By affecting the availability of cooling water, drought has had an impact on the production of electricity from thermoelectric power plants. The problem for power plants becomes acute when river, lake, or reservoir water levels fall near or below the level of the water intakes used for drawing water for cooling. A related problem occurs when the temperature of the surface water increases to the point where the water can no longer be used for cooling. The Southeast experienced particularly acute drought conditions in August 2007, which forced the shutdown of some nuclear power plants and curtailed operations at others in order to avoid exceeding environmental limits for water temperature. A similar situation occurred in August 2006 along the Mississippi River, as well as at some plants in Illinois and Minnesota.

Thermoelectric freshwater withdrawals accounted for 41% of all freshwater withdrawals in 2005; however, it is important to note that only 3% of the withdrawn water is consumed and the rest is returned to natural flow.

Limitations of the Study. To maintain the focus of the study, this report is limited to issues that specifically relate to electric power generation at hydroelectric dams.

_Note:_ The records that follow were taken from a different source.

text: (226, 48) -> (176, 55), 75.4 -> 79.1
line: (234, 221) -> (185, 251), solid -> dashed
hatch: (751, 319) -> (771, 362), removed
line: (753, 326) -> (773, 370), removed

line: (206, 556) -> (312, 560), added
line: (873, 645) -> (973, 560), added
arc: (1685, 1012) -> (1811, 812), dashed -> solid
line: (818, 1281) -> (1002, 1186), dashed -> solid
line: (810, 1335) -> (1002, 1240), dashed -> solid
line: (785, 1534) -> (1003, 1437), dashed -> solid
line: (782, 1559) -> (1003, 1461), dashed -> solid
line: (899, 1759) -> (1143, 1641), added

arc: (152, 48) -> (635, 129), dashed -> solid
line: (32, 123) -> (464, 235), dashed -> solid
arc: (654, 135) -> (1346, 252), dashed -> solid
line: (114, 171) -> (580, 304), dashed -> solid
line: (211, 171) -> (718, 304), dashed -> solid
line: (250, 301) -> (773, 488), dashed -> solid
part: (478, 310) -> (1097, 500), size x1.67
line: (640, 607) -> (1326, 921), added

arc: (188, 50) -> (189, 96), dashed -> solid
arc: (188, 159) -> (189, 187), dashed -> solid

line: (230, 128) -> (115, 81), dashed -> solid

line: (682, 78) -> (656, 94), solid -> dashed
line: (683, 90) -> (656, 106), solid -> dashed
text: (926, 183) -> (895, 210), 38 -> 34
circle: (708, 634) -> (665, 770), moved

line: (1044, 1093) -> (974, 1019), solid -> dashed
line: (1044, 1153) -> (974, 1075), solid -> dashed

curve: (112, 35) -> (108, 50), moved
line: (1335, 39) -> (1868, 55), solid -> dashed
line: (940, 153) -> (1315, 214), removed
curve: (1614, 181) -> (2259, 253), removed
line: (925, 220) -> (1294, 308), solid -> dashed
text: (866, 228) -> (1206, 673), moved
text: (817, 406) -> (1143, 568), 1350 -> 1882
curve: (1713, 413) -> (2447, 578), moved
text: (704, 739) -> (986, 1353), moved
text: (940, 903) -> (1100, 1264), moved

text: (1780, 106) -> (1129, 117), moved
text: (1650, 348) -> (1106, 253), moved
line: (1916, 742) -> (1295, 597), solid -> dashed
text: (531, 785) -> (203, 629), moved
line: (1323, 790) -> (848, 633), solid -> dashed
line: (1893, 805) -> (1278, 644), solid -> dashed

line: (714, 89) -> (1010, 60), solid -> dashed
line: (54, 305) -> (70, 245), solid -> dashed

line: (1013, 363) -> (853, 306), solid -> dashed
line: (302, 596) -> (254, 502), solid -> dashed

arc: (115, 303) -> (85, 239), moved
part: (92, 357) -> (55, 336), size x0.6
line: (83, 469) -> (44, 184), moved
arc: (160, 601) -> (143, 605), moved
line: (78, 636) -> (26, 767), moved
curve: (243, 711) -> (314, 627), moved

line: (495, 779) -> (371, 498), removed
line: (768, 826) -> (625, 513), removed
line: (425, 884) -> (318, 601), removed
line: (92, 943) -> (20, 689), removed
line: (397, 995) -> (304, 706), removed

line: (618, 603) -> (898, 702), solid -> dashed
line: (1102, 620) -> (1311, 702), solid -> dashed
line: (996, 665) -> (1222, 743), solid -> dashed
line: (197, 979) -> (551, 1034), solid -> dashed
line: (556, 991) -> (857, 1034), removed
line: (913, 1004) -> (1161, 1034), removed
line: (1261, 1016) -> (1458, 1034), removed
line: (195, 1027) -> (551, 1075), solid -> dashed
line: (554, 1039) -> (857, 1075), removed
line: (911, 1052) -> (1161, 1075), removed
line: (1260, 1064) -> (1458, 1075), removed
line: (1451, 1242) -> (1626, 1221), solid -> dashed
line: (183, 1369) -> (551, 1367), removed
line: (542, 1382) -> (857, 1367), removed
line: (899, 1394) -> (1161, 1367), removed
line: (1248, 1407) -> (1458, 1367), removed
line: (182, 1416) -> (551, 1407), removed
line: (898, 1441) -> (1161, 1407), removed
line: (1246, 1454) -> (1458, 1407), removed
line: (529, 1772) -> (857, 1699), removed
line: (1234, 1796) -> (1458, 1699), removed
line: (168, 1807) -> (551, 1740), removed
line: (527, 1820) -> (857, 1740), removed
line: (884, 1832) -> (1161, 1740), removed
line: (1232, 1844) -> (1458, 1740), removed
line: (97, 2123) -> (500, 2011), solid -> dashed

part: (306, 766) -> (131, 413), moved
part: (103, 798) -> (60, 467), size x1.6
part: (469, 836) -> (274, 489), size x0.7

Specifically, this study examines issues pertinent to overall management of reservoirs and stream flows at dams that are affected by the variability of weather patterns. In-depth analysis of certain topics considered outside of the scope of the study is omitted from the report. These include: climate change, new hydropower technologies, renewable energy credits, the value of hydropower‘s avoided greenhouse gas emissions, and the effects of reduced hydropower generation on the overall power market. There are three types of hydroelectric power plants: conventional, pumped storage, and diversion facilities. The focus of this report is on the conventional hydroelectric facilities, which are the most common type of hydroelectric power plant. The U.S. Energy Information Administration (EIA) defines a conventional hydroelectric power plant as a plant in which all of the power is produced from natural streamflow as regulated by available storage. Most pumped storage units have closed-loop systems in which water can be stored and reused; therefore, electricity production at pumped storage is more resistant to drought or changing weather patterns. For this reason, the discussion of and data on hydroelectric power generation provided in this report excludes generation from pumped storage, unless noted otherwise.